The yellow color remains after mirror polish. Does that mean that the 3rd electron emits slightly more energy in the wave length of yellow (aproximately 600 nm)?
 
I can't think of anything else, since this is what gives metal color;i.e. electrons changing energy levels emitting a characteristic wavelength. Most metals have shared electron clouds without specific energy gaps which give a charcteristic wavelength, which is why they are all metallic grey when not oxidized.
There are experts on this topic. Prof. Michaels at CWRU in Cleveland is one. Swagelok corp also is promoting a process of this type. Try their websites and publications. Your problem is new to me, but maybe someone else has encountered
the phenomenon.
 
I would not expect the FCC lattice to be an issue, since 316 stainless is already FCC, the carbon is just diffusing into the existing lattice. If I recall my university lectures correctly, with carbon being so much smaller than iron/nickel/chromium, carbon takes up interstitial positions in the FCC lattice, not substitutional positions you describe.

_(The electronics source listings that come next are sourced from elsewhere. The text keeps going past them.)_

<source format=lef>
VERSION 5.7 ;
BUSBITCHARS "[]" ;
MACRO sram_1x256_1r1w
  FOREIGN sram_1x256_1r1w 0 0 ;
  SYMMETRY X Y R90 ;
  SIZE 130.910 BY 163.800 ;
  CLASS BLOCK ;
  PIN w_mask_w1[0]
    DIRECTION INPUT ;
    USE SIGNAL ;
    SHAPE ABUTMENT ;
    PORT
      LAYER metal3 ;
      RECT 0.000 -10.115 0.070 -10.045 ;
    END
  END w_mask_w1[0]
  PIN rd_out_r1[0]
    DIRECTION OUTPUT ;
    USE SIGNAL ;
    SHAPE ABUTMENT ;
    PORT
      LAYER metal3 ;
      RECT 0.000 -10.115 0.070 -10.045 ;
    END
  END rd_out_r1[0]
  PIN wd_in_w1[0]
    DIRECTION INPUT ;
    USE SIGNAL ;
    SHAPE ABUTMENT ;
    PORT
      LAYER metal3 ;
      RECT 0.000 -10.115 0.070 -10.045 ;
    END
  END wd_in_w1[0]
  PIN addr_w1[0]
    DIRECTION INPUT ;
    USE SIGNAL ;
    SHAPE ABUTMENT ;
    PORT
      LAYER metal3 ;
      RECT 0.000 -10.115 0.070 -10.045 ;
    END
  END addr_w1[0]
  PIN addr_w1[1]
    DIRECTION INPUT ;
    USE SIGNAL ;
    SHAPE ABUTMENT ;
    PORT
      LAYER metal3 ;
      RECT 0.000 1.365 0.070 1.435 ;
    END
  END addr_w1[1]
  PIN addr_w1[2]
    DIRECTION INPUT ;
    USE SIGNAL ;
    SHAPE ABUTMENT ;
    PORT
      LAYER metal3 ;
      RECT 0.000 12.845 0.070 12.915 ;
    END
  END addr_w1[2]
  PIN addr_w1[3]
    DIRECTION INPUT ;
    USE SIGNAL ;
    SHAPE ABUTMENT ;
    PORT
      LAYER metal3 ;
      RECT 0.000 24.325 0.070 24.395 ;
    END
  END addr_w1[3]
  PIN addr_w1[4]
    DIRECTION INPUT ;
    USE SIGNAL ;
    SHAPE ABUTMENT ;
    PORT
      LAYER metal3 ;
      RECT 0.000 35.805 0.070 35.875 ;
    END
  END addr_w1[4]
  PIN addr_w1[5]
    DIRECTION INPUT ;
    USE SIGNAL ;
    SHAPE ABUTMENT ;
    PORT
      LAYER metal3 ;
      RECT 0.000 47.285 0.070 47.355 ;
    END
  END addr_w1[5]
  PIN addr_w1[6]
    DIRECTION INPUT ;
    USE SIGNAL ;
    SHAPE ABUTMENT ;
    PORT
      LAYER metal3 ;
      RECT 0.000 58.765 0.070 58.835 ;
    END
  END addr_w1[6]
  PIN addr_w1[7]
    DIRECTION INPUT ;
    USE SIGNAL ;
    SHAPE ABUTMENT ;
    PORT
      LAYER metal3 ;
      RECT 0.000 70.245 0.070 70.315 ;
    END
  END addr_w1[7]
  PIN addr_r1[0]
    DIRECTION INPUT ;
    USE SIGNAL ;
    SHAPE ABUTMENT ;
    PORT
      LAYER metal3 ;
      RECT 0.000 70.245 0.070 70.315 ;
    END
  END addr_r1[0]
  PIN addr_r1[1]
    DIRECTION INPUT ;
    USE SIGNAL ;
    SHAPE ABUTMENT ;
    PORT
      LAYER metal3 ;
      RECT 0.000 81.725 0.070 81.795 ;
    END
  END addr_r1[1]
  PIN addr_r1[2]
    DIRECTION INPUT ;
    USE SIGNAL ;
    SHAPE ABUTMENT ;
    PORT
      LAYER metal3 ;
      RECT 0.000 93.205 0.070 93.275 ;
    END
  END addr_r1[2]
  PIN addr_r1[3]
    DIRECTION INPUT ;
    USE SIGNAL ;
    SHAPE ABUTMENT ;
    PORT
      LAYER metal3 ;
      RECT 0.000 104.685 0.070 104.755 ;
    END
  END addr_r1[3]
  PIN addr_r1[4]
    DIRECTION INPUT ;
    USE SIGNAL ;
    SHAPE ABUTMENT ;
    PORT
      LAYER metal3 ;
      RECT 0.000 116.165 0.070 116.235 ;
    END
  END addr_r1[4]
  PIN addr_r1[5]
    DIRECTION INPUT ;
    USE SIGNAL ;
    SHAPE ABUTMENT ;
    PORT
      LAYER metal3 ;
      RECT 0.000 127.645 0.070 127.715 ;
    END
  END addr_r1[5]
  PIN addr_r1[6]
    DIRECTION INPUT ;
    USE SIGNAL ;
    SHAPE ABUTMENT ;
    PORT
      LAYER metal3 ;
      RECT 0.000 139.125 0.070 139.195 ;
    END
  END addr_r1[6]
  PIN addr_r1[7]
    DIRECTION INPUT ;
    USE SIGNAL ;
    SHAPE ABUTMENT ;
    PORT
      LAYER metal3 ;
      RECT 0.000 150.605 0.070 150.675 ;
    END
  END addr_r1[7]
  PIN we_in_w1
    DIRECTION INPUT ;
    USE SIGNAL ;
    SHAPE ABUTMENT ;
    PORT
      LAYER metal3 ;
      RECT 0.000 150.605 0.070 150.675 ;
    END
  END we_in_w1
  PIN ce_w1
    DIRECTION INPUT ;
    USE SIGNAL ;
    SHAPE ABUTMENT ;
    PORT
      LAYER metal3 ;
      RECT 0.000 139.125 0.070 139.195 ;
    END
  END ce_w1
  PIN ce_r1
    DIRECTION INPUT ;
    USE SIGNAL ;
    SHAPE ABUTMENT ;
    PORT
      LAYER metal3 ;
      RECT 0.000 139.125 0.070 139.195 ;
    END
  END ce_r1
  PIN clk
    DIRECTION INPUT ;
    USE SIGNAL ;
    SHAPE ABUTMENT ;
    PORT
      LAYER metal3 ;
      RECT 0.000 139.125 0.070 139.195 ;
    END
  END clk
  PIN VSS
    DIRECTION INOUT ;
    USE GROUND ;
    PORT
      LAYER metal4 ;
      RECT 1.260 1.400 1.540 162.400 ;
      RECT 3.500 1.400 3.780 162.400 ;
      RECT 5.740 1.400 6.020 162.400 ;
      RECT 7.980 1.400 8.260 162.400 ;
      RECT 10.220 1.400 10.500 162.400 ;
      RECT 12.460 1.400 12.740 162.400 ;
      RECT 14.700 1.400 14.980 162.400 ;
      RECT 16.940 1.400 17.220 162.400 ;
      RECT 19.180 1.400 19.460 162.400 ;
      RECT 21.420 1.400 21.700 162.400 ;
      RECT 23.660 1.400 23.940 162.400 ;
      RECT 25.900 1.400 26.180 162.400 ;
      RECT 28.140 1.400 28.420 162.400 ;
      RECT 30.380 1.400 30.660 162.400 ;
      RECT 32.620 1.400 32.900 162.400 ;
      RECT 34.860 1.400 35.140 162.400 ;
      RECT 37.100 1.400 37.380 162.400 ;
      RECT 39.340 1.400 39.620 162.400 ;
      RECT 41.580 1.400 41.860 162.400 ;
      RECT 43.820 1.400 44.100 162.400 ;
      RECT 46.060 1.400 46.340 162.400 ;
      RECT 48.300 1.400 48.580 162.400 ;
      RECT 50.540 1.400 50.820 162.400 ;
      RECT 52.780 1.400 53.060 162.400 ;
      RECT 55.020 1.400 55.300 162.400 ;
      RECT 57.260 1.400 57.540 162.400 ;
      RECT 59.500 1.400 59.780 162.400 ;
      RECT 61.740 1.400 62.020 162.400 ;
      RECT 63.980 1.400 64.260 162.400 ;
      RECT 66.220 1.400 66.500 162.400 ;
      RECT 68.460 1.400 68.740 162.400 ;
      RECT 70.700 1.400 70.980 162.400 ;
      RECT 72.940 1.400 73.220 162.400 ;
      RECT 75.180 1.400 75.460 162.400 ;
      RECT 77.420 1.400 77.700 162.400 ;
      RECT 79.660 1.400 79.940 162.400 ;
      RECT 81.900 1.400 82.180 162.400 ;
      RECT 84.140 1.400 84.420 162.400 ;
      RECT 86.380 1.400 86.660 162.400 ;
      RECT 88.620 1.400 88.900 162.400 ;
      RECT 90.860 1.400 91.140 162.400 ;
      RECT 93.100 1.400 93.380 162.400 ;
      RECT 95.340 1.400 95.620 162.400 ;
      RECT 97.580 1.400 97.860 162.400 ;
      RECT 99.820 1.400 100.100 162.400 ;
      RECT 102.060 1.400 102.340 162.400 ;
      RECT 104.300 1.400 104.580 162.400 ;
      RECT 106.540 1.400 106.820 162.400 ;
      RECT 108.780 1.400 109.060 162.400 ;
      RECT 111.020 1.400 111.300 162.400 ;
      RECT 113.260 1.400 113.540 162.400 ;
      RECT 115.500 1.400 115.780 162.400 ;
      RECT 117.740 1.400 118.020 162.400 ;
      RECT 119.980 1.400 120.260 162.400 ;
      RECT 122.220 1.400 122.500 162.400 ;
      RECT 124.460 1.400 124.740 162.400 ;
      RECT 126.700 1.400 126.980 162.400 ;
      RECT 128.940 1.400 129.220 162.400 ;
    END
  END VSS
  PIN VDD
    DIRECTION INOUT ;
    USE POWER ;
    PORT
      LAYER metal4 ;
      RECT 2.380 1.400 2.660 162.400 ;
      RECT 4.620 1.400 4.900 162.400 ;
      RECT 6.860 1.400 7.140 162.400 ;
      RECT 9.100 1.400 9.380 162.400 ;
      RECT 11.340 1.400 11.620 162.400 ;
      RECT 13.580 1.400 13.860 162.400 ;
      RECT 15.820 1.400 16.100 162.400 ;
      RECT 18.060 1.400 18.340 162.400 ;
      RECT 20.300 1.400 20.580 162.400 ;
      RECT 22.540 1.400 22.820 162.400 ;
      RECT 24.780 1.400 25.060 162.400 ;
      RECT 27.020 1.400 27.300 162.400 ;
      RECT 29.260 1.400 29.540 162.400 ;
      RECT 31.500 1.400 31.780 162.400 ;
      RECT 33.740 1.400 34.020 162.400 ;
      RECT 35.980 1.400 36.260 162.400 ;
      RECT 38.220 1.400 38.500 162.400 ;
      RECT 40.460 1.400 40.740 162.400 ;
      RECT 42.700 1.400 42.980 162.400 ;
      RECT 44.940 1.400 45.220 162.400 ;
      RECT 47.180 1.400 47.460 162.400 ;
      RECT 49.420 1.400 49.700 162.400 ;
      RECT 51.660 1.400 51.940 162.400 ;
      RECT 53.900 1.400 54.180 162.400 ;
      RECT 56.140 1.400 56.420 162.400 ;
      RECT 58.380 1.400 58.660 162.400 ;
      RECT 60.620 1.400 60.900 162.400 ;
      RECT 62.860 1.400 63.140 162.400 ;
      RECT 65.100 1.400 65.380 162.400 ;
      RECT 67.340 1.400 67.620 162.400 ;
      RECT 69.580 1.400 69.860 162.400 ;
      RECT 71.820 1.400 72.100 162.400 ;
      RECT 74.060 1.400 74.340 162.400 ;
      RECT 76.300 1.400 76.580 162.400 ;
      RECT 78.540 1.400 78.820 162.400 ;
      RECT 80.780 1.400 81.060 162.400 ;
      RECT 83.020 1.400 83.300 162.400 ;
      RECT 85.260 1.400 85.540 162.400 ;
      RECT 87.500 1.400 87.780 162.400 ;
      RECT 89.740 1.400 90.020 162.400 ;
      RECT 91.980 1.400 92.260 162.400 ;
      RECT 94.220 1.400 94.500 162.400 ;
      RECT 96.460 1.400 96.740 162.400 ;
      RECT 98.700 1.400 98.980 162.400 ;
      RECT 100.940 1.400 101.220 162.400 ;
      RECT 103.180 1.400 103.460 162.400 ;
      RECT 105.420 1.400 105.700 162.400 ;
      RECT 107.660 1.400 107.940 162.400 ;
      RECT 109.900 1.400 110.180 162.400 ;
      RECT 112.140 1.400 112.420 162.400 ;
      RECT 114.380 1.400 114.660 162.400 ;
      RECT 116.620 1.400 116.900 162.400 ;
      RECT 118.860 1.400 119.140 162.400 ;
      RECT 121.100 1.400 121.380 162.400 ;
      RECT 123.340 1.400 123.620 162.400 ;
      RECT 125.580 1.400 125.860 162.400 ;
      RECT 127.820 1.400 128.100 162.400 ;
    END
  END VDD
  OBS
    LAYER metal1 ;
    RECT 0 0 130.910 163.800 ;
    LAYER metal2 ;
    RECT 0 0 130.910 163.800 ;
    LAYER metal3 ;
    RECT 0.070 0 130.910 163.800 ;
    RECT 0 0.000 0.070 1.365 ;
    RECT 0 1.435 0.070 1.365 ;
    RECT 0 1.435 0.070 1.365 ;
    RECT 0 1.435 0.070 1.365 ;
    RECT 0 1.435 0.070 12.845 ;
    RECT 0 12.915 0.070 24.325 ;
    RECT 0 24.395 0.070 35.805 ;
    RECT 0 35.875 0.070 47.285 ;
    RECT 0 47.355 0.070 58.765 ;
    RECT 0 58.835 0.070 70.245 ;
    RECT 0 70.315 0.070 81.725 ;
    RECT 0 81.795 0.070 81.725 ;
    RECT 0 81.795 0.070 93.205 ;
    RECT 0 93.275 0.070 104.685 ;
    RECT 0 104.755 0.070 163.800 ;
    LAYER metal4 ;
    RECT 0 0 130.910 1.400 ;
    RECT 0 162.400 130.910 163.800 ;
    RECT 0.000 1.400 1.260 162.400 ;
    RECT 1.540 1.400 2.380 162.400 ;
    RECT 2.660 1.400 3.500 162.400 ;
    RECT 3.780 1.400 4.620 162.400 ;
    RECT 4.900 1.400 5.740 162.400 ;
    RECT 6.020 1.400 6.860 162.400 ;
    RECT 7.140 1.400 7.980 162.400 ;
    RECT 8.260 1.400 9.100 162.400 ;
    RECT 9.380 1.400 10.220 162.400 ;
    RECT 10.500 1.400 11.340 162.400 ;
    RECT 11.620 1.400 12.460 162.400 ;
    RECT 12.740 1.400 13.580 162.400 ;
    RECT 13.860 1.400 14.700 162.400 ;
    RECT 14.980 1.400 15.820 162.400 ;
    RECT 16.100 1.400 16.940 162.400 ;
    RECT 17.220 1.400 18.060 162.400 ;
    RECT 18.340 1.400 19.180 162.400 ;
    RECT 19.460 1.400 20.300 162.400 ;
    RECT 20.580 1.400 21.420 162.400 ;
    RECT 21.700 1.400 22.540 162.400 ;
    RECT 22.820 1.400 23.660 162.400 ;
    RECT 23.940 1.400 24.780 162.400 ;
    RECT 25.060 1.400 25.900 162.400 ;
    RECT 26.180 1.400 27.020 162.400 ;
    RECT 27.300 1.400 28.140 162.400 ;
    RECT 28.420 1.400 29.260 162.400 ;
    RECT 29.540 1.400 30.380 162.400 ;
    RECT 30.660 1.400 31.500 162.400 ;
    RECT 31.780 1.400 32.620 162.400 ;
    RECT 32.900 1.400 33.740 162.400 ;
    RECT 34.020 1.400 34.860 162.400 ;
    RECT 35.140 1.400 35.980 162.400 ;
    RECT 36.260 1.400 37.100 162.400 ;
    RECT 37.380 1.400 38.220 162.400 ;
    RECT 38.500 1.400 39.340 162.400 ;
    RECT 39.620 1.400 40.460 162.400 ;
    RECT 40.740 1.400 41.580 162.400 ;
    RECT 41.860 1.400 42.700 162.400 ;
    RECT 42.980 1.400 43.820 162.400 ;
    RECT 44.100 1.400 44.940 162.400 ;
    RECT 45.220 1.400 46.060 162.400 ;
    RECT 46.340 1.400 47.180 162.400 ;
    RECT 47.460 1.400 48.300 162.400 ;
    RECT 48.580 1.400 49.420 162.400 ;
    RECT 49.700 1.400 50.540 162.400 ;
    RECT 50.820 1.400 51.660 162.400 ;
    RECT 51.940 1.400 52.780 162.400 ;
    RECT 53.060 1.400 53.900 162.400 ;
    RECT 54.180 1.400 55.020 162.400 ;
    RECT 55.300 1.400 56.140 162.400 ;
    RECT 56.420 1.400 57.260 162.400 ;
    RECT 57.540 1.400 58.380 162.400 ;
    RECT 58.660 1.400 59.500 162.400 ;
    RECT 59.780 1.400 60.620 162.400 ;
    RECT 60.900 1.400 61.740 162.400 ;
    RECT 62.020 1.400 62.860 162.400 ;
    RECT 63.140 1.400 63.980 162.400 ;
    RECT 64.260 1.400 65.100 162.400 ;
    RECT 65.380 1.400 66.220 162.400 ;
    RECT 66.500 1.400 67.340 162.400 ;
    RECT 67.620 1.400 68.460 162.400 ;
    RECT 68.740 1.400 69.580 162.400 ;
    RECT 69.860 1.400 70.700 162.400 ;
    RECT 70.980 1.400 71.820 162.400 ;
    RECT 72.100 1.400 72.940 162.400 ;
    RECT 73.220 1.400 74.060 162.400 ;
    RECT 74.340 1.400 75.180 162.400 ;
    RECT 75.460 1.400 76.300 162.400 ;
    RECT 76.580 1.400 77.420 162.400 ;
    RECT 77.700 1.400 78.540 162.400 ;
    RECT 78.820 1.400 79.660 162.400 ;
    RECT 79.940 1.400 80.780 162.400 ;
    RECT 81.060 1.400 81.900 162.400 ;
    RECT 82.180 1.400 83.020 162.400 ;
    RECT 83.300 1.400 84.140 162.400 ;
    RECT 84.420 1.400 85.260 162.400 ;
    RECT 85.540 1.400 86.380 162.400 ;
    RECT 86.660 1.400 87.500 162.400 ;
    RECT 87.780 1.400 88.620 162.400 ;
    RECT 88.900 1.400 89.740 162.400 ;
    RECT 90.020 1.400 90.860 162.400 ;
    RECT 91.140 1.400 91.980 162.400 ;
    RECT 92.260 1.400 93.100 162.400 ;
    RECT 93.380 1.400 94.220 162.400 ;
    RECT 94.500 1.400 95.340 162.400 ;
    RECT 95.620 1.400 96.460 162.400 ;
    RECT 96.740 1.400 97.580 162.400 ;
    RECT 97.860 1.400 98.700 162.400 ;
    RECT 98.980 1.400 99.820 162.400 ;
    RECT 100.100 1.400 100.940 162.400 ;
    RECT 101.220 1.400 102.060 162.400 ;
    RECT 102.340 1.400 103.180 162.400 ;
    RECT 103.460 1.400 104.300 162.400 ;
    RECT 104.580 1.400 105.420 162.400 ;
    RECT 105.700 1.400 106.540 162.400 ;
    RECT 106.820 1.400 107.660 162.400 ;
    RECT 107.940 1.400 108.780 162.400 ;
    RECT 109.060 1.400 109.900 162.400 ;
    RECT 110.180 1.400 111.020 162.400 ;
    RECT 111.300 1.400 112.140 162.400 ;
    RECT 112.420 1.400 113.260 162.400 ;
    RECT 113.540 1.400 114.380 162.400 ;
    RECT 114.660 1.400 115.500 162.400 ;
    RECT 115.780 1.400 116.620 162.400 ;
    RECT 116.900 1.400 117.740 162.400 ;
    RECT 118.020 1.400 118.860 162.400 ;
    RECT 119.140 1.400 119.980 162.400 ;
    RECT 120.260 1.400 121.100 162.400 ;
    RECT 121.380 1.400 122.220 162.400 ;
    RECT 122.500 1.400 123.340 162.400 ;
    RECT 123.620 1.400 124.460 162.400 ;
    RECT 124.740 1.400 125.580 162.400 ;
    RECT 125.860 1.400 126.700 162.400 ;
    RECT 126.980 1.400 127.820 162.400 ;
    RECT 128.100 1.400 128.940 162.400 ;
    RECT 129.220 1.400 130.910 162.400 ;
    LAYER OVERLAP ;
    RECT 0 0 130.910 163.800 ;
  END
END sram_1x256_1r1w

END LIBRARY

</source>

At what temperature is the carbon being diffused into the steel? Stainless steel does funny things at elevated temperatures (800-1500 F) and typical carburization treatments are conducted at that temperature.
 
Carbon is dissolved interstitially as is nitrogen. When it is put into the lattice at low temperatures under very high partial pressures, in this case a plasma source, it becomes
"colossally supersaturated". This is a new process about which there is little known.
You are correct that structure has nothing to do with color, but electron configuration does. Carbon acts as if it has a valence of four, I think. If we have any good solid state physicists around they could tell what the resulting 3d electron configuration is as carbon in solution is increased to high levels.